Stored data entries
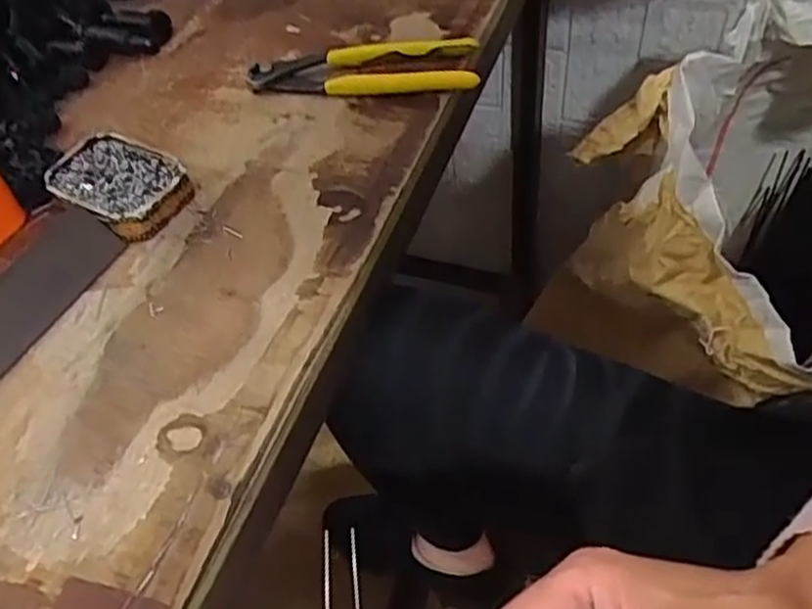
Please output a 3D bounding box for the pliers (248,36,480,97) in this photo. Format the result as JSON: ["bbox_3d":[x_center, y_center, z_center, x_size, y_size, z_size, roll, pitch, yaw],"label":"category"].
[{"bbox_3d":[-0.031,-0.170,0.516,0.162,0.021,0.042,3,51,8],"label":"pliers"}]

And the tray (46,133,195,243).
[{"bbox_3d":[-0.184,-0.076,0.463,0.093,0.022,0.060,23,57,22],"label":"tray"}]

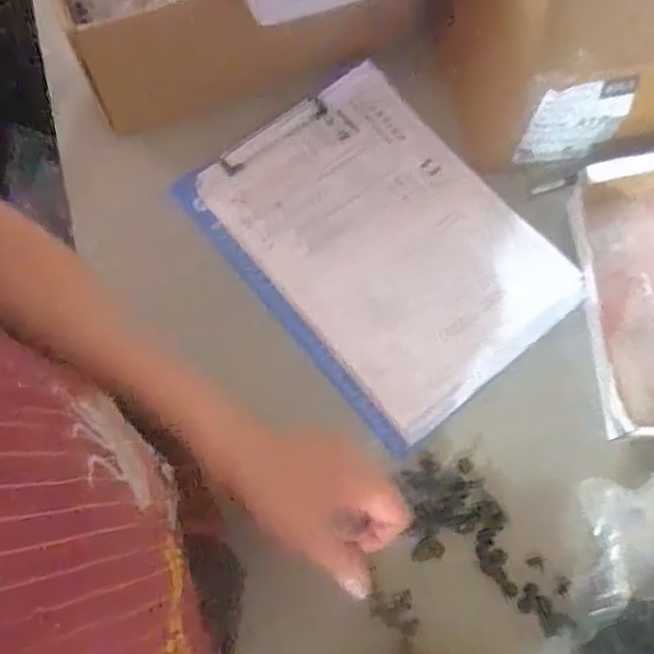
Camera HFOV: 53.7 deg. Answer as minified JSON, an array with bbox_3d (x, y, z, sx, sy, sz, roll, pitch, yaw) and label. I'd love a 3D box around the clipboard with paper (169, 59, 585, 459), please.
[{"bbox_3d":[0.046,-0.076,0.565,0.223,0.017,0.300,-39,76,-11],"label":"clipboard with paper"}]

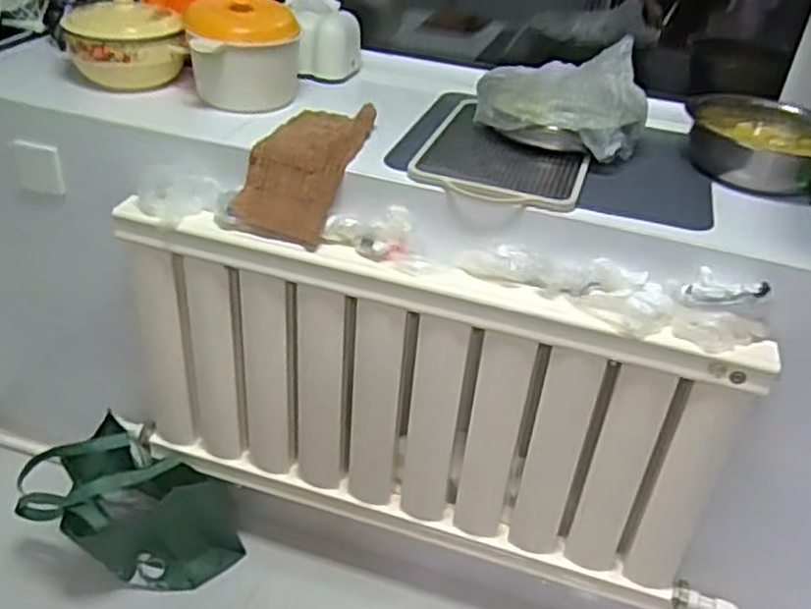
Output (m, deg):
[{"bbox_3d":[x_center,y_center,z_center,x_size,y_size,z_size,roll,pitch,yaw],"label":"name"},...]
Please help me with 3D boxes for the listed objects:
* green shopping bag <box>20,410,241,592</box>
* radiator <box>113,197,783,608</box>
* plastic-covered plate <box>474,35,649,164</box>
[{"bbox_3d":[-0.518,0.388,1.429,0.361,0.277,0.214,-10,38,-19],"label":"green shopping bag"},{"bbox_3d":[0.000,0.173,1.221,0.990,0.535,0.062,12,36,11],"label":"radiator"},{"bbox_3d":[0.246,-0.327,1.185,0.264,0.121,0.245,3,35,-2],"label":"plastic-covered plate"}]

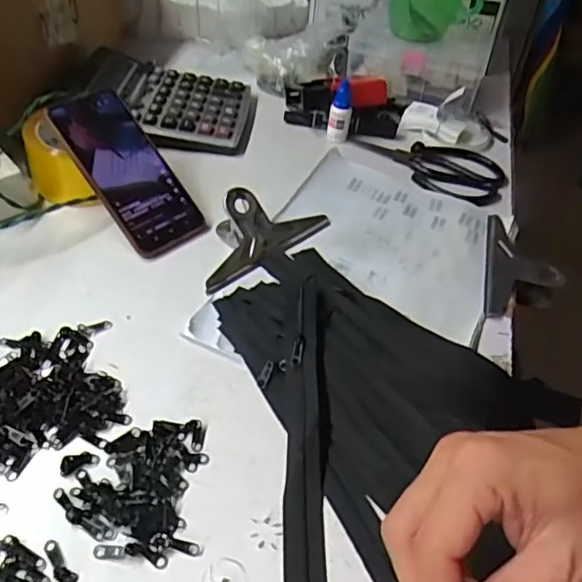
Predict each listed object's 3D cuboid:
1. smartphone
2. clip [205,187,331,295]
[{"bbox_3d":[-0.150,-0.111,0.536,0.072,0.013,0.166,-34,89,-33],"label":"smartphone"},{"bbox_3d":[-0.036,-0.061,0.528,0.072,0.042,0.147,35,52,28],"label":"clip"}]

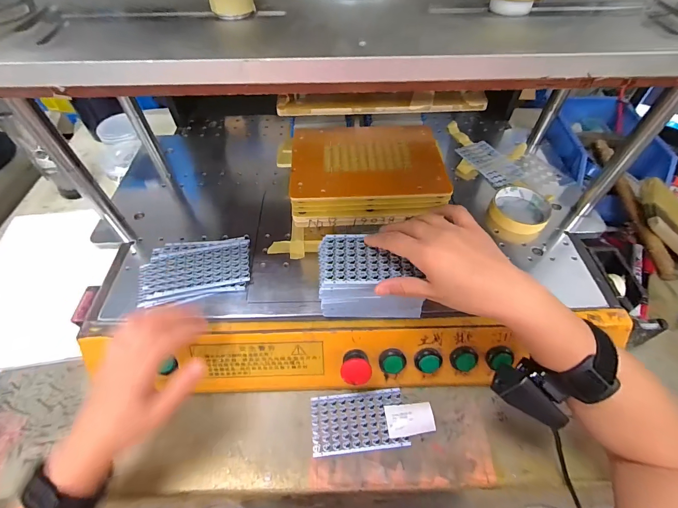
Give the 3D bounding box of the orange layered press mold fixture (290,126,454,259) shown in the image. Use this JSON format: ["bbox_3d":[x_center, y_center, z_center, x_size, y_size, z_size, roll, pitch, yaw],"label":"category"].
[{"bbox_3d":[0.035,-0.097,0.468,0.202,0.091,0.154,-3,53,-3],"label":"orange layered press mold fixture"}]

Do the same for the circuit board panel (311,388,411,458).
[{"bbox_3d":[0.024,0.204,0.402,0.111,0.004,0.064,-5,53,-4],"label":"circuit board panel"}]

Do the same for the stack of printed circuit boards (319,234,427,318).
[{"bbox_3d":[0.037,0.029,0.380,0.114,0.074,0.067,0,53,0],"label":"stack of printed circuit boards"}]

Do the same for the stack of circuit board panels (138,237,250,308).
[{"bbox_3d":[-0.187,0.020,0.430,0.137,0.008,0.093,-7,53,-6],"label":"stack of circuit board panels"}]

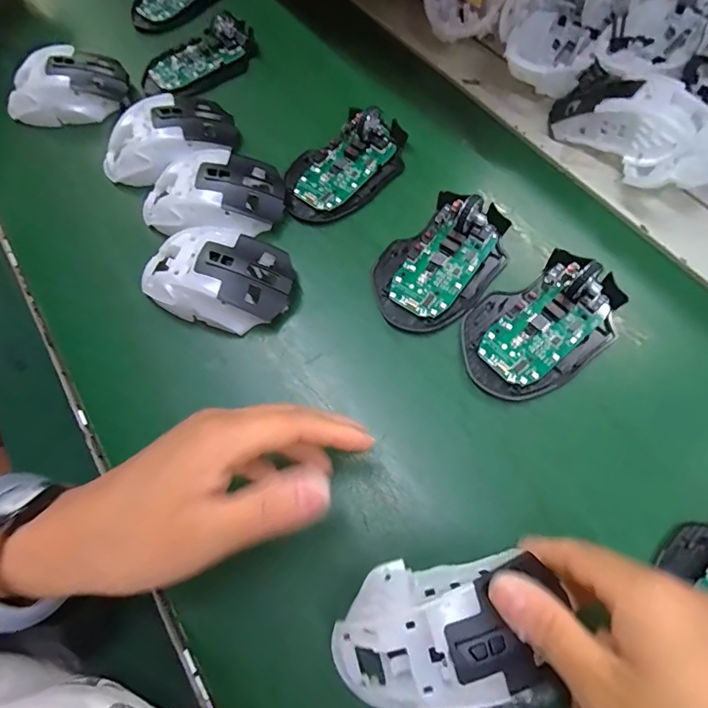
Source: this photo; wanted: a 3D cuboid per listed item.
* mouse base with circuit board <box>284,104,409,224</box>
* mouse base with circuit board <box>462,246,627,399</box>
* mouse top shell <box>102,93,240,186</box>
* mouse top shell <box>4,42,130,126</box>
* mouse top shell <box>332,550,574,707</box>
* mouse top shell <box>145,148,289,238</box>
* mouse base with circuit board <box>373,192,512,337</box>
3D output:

**How to complete this task:** Search the records for the word "mouse", then list every line that has it.

**Result for this task:**
* mouse base with circuit board <box>284,104,409,224</box>
* mouse base with circuit board <box>462,246,627,399</box>
* mouse top shell <box>102,93,240,186</box>
* mouse top shell <box>4,42,130,126</box>
* mouse top shell <box>332,550,574,707</box>
* mouse top shell <box>145,148,289,238</box>
* mouse base with circuit board <box>373,192,512,337</box>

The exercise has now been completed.